Reading passage -
━━━━━━━━━━━━━━━━━━━━

As mentioned earlier, the throttle pressure controller dominates steady-state/slow transients while the drum pressure controller provides most of the dynamic response and anticipation (Figure 2). Satisfactory response and stability were achieved with a long derivative time—three minutes. As operators gained confidence in the new control scheme, they stopped taking the boiler off load dispatch, increasing revenue.

2. Improvisation. The boiler master design that was used for E.ON U.S.’s E.W. Brown Plant Unit 3. Source: Burns and Roe

Case study 2

The traditional throttle pressure firing strategy had stopped working on Unit 3 of KU’s Tyrone Generating Station after a low-NOx retrofit. As a result, the unit had been run for years with the boiler master in manual. Even in manual, the unit was prone to load swings of +/–7% of MCR (+/–5 MW).

The same boiler master strategy developed for E.W. Brown Unit 3 was used with great success on Tyrone Unit 3. It was configured in the existing Bailey boiler control system.

Tests indicated that throttle pressure responded to changes in the boiler master with a lag of five to six minutes, most likely due to the large thermal storage of the unit (which has a relatively large drum) and the typically sluggish response of the low-NOx firing system. Satisfactory response and stability was achieved by using a drum pressure controller derivative time of five minutes.

Much care was taken in the selection of the reset action of the throttle pressure controller. Aggressive reset led to a quick recovery of throttle pressure but produced a significant throttle pressure roll. At the moment, reset timing of 0.04 repeats/minute is being used. This results in an acceptable 4-psi pressure roll, with 22 minutes between peaks.

Case study 3

The 75-MW Unit 3 and 109-MW Unit 4 of Green River Generating Station (Figure 3) had difficulty maintaining combustion control operation because optimal tuning of the their low-NOx burners could not be maintained. Because the burners were not integrated with combustion control, after being tuned for one set of operating conditions, they would quickly drift and require more tuning.

3. Twin projects. Significant heat rate reductions were the result of boiler master updates at E.ON U.S.’s Green River Generating Station. Courtesy: E.ON U.S.

KU’s Boiler Control Betterment Project for Green River Units 3 and 4 expanded on the successful implementation of the boiler master for their sister unit, Tyrone Unit 3. The strategy used at Tyrone Unit 3 only considered firing rate/throttle pressure stability, to ensure that the boiler control remained on automatic at all times. This was accomplished relatively easily and with great success. At Green River, an additional layer of a boiler master was added, along with layers of NOx optimization and adaptive opacity control.

Green River never had a proper furnace draft control because the units used FD fans to control furnace draft. The new boiler master transfers control of furnace draft to the units’ induced-draft (ID) fans. The units’ FD fan drives also were upgraded with smart positioners as a precaution. Because the units lacked sensors for measuring combustion airflow, multiple pitot tubes were installed in the secondary air ductwork.

The furnace draft controller has an operator-adjusted setpoint. Its proportional and reset action is adaptively tuned, as a function of steam flow. The controller also has a feed-forward signal that is a function of the total FD fan demand.

━━━━━━━━━━━━━━━━━━━━

Available data -
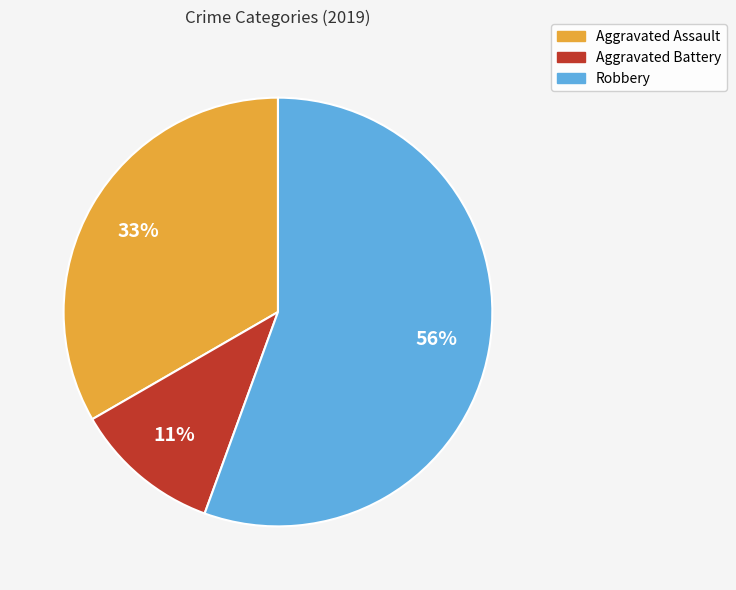

Approximately how many times larger is the value at Aggravated Assault compared to Robbery?

0.6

━━━━━━━━━━━━━━━━━━━━

Activity list -
1. Answer these from the boiler control case studies:
(a) What derivative time gave satisfactory response and stability at E.W. Brown Unit 3?
(b) What reset timing is being used for the throttle pressure controller at Tyrone Unit 3?
(c) What was installed in the secondary air ductwork at Green River?
2. Swap "load swings" for "load fluctuations" in the boiler control case studies, giving the passage from "Case study 2" up to and including "MCR (+/–5 MW).".
3. Carry the boiler control case studies forward from their last sentence.
The lines above play no part in what comes next.

Numbered answers -
1.
(a) Three minutes.
(b) 0.04 repeats/minute.
(c) Multiple pitot tubes.

2.
Case study 2

The traditional throttle pressure firing strategy had stopped working on Unit 3 of KU’s Tyrone Generating Station after a low-NOx retrofit. As a result, the unit had been run for years with the boiler master in manual. Even in manual, the unit was prone to load fluctuations of +/–7% of MCR (+/–5 MW).

3.
In contrast, the load controller at Green River is old and not integrated with the boiler control system. When opacity becomes a persistent problem and load must be reduced, that cannot be accomplished via the load controller. However, operators can disable pulses from the load controller using an external relay and, at the same time, reduce the throttle pressure setpoint by 50 to 75 psi. The load will drift down, and the opacity will be reduced. This feature is especially useful if the unit has already exceeded opacity once within the past hour. In such cases the load will be reduced, excess air increased, and load dispatch disabled until opacity can be reduced to an acceptable level (Figure 4).

4. Building blocks. The logic diagrams for the control modifications completed on E.ON U.S.’s Green River Unit 4. Source: Burns and Roe

As an additional measure to stabilize combustion, the throttle pressure controller’s reset action is adaptively tuned, as a function of throttle pressure error. As the error diminishes, the tuning becomes less aggressive.

Righteous results

At Green River, both units’ key performance results went in the right direction. Temperature and pressure control and unit response improved, while opacity excursions, NOx emission rates, and heat rates decreased.

The temperature controls reduced the superheat temperature swings on load changes from 50 degrees F to 20 degrees F on Unit 3, and from 60 degrees to less than 20 degrees on Unit 4. The side benefit has been reduced attemperation, which improves plant heat rate and reduces operator involvement—a good thing, given that the attemperation systems on both units have been very problematic for many years. Today, attemperator controls are run automatically virtually 100% of the time.

Unit ramp rates, a key measure of the responsiveness of a unit, increased from 1%/min to more than 3%/min without opacity, temperature, or pressure control problems. In addition, boiler stability improvements have greatly increased the amount of time the units spend on automatic dispatch control.

Perhaps the most visible improvements have been a reduction in the number of opacity exceedances. Green River has a stringent opacity limit of 20%. After the boiler master controls and combustion tuning were completed, exceedances on Unit 3 fell from 1% of operating hours to 0.13% with significantly less operator intervention. Although Unit 4’s historical opacity performance has been acceptable, the control retrofits have improved it while improving boiler performance.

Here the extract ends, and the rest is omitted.